__과제 설명__: 아래 디아고스티노 검정 발췌문을 한 글자도 바꾸지 말고 처음부터 끝까지 베껴 쓰시오.

__발췌문__:
------------------------

3.5 D’Agostino’s K^2 Test

디아고스티노 검정
각 샘플안의 관측치는 독립 동일 분포를 따른다 (independetn and identically distributed - iid)
\(H_0\): 귀무가설은 정규분포를 따른다
\(H_1\): 대립가설은 정규분포를 따르지 않는다

from scipy.stats import normaltest

uniform = np.random.random(size=100) * 3.5 + 120
normal = np.random.normal(loc=120, scale=1, size=100)

stat1, p1 = normaltest(uniform)
stat2, p2 = normaltest(normal)

print(f'uniform data | 통계치: {stat1:.2f} | p-value:{p1:.5f} | 정규분포?: {p1 > 0.05}')
print(f'normal data  | 통계치: {stat2:.2f} | p-value:{p2:.5f} | 정규분포?: {p2 > 0.05}')

uniform data | 통계치: 29.70 | p-value:0.00000 | 정규분포?: False
normal data  | 통계치: 1.85 | p-value:0.39570 | 정규분포?: True

3.6 Anderson-Darling Test

각 샘플안의 관측치는 독립 동일 분포를 따른다 (independetn and identically distributed - iid)

------------------------

__제공 자료__:
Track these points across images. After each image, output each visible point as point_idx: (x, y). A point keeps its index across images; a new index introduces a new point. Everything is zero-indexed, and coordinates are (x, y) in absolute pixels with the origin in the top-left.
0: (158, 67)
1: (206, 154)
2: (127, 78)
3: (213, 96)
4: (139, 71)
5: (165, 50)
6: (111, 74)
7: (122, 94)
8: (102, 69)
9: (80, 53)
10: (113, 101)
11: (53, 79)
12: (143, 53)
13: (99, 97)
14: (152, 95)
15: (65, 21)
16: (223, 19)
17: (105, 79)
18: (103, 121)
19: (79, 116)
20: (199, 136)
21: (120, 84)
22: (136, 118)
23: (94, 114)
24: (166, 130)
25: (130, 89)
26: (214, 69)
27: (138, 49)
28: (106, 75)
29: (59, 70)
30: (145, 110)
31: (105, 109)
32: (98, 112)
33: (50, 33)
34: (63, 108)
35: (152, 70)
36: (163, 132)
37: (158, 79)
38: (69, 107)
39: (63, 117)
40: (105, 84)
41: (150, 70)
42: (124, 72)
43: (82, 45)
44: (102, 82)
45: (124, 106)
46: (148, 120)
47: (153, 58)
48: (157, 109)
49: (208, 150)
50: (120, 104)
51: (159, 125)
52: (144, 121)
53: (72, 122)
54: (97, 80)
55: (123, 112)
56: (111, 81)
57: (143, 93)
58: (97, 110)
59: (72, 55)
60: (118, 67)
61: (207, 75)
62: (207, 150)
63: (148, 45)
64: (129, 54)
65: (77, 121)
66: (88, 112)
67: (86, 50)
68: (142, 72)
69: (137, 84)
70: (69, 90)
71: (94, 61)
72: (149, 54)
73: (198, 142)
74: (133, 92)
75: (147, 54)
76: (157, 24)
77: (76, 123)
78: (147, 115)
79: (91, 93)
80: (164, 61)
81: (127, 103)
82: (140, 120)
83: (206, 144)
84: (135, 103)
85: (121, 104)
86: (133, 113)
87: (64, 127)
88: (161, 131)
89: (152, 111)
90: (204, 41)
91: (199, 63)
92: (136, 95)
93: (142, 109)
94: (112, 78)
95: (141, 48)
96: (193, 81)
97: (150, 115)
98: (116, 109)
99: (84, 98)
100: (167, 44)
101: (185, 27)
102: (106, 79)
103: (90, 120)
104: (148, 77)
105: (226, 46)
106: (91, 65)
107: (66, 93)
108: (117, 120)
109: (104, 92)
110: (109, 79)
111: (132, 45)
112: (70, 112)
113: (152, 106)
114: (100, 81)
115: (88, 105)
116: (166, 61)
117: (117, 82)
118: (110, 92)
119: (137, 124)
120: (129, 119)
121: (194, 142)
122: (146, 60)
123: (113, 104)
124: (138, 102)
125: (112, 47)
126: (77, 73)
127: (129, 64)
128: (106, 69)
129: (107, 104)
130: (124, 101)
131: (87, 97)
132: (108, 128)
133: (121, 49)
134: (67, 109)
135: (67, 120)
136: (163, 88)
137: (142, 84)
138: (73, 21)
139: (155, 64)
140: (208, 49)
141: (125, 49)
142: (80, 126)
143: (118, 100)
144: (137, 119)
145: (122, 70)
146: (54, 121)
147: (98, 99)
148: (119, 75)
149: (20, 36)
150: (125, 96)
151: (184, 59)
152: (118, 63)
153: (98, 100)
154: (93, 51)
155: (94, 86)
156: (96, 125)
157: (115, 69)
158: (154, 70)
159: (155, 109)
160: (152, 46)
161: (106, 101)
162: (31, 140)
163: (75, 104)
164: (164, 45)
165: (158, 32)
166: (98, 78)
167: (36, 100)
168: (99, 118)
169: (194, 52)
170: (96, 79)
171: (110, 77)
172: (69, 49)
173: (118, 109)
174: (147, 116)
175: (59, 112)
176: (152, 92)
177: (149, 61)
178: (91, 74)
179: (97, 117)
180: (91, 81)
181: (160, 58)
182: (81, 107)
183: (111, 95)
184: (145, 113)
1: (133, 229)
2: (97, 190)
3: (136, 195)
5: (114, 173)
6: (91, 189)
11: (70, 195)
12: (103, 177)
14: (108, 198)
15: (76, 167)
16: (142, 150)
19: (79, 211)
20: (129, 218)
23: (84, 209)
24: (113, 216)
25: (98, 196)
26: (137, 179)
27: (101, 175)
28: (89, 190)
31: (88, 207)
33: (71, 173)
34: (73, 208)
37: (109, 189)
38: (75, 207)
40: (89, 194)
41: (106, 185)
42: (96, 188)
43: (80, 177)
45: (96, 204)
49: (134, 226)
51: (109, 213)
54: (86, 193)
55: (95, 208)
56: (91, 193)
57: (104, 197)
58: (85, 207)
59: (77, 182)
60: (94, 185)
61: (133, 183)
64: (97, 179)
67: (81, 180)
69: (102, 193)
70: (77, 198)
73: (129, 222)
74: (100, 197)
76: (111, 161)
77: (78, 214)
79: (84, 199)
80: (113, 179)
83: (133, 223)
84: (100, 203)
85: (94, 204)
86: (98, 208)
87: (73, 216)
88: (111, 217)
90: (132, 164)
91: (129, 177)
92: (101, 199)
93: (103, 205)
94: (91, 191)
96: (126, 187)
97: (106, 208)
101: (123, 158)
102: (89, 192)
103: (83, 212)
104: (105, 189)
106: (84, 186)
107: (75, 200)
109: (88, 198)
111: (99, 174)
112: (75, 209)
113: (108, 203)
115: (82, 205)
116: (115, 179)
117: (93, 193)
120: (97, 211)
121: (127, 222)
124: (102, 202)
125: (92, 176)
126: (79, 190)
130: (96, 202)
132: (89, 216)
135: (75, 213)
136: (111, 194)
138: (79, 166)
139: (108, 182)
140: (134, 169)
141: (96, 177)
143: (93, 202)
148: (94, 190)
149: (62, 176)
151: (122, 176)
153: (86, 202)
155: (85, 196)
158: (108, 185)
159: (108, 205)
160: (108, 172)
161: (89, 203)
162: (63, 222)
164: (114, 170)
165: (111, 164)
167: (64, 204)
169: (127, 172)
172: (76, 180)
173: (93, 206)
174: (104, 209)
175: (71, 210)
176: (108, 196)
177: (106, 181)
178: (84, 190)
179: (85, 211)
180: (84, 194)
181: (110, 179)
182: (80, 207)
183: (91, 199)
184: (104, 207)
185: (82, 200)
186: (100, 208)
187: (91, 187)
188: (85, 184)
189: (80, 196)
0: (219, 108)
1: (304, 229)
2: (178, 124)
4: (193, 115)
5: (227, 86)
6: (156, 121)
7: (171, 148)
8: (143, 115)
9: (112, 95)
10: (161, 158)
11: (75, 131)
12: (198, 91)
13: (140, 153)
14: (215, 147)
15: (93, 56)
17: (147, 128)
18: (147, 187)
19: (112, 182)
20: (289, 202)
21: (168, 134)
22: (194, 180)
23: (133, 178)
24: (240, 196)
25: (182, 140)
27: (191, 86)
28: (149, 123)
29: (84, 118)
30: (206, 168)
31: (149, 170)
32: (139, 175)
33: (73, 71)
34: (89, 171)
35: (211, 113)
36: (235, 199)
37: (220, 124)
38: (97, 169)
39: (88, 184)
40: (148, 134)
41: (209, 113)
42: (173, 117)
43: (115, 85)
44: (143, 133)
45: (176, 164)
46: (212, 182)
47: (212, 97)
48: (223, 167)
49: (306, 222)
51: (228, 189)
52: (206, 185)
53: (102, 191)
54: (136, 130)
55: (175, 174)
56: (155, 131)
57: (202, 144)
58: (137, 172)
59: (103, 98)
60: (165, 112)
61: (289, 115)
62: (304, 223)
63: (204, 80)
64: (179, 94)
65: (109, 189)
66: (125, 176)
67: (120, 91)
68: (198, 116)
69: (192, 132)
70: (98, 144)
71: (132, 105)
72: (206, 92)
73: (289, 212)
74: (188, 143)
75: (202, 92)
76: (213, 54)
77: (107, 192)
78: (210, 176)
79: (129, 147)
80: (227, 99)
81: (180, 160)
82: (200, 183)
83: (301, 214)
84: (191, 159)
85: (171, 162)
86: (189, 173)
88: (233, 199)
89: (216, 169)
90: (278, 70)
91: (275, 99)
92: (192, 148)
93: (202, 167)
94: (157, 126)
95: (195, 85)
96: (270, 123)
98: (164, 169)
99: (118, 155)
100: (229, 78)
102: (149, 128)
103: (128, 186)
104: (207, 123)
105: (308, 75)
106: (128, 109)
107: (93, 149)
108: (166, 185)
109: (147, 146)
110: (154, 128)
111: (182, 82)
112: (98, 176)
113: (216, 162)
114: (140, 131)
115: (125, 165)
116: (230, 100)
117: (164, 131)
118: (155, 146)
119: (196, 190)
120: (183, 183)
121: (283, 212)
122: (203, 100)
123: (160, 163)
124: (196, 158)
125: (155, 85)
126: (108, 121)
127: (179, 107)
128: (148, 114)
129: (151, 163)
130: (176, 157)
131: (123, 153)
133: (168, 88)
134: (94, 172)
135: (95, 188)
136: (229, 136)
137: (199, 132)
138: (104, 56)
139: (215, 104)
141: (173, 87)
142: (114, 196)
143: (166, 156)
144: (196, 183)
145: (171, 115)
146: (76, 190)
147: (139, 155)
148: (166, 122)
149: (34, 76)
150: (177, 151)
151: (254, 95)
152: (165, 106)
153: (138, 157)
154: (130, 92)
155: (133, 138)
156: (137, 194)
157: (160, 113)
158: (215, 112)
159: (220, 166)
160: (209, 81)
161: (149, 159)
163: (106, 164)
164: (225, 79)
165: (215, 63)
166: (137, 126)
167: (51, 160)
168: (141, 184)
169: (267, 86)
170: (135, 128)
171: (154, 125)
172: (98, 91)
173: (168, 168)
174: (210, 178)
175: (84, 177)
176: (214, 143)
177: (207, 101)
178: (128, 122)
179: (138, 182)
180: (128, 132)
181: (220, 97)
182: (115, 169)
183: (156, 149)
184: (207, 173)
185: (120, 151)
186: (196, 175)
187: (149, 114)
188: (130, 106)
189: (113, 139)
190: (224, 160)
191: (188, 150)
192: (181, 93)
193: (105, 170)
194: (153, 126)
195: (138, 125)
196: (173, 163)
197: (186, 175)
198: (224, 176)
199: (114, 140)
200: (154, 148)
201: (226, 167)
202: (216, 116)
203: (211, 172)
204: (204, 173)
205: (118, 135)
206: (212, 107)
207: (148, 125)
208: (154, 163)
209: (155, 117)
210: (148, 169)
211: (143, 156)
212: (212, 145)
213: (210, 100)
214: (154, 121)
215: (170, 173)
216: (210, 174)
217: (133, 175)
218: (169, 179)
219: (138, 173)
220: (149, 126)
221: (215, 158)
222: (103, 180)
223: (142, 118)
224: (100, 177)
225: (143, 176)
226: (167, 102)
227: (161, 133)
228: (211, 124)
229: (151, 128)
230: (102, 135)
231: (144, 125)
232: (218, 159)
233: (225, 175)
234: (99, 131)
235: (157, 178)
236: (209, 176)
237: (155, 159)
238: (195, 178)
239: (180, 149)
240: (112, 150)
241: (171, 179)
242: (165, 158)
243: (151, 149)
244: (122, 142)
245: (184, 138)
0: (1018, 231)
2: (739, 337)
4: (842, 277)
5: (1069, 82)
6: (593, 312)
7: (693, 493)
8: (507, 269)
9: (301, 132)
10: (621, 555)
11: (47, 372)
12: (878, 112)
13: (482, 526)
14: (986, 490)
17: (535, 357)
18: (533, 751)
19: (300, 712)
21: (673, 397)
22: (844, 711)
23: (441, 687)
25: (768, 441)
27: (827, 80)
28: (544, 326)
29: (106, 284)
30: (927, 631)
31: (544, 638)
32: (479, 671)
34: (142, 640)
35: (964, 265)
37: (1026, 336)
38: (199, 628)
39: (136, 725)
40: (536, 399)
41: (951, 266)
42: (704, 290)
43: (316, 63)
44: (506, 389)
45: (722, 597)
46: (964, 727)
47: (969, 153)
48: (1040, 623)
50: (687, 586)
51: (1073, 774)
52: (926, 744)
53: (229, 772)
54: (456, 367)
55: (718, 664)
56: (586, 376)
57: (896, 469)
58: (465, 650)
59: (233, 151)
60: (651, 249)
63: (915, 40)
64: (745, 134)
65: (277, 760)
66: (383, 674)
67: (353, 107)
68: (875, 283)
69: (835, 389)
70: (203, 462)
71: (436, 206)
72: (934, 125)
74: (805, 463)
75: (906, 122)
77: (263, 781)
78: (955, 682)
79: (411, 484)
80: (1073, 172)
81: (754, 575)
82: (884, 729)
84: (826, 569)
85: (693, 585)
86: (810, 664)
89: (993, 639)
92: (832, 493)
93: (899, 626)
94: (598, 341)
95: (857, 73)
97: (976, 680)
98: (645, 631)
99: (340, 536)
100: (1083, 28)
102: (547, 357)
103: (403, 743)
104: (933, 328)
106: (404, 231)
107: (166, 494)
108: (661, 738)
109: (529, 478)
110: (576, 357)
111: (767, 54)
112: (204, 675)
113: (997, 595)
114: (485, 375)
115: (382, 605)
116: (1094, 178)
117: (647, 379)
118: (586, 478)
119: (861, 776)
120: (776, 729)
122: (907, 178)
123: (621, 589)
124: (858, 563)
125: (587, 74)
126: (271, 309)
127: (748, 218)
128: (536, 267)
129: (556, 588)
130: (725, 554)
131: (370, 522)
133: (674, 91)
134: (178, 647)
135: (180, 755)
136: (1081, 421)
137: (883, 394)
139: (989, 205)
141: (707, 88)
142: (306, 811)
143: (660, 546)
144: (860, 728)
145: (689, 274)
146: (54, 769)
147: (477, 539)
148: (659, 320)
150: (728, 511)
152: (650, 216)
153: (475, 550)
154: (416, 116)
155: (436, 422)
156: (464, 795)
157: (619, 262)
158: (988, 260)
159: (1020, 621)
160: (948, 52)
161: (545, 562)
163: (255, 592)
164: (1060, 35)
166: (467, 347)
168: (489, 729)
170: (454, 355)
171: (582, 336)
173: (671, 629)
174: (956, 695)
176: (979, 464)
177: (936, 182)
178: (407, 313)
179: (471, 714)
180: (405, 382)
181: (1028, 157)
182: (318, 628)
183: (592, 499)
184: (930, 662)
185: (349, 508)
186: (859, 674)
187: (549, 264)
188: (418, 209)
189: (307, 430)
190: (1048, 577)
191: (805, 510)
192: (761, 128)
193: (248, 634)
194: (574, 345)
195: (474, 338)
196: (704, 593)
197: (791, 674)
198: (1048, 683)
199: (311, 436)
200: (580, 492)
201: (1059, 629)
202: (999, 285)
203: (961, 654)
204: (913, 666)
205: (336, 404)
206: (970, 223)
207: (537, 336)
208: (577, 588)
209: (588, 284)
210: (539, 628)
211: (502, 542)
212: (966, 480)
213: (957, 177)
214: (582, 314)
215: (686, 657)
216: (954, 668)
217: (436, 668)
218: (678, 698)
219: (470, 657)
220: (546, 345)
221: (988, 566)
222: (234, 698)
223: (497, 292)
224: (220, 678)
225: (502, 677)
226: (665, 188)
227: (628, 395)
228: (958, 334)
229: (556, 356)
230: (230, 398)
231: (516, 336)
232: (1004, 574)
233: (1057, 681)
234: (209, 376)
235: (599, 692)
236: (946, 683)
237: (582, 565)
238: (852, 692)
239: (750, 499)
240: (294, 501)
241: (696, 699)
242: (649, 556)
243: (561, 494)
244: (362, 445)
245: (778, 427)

------------------------

__풀이 결과__:
3.5 D’Agostino’s K^2 Test

디아고스티노 검정
각 샘플안의 관측치는 독립 동일 분포를 따른다 (independetn and identically distributed - iid)
\(H_0\): 귀무가설은 정규분포를 따른다
\(H_1\): 대립가설은 정규분포를 따르지 않는다

from scipy.stats import normaltest

uniform = np.random.random(size=100) * 3.5 + 120
normal = np.random.normal(loc=120, scale=1, size=100)

stat1, p1 = normaltest(uniform)
stat2, p2 = normaltest(normal)

print(f'uniform data | 통계치: {stat1:.2f} | p-value:{p1:.5f} | 정규분포?: {p1 > 0.05}')
print(f'normal data  | 통계치: {stat2:.2f} | p-value:{p2:.5f} | 정규분포?: {p2 > 0.05}')

uniform data | 통계치: 29.70 | p-value:0.00000 | 정규분포?: False
normal data  | 통계치: 1.85 | p-value:0.39570 | 정규분포?: True

3.6 Anderson-Darling Test

각 샘플안의 관측치는 독립 동일 분포를 따른다 (independetn and identically distributed - iid)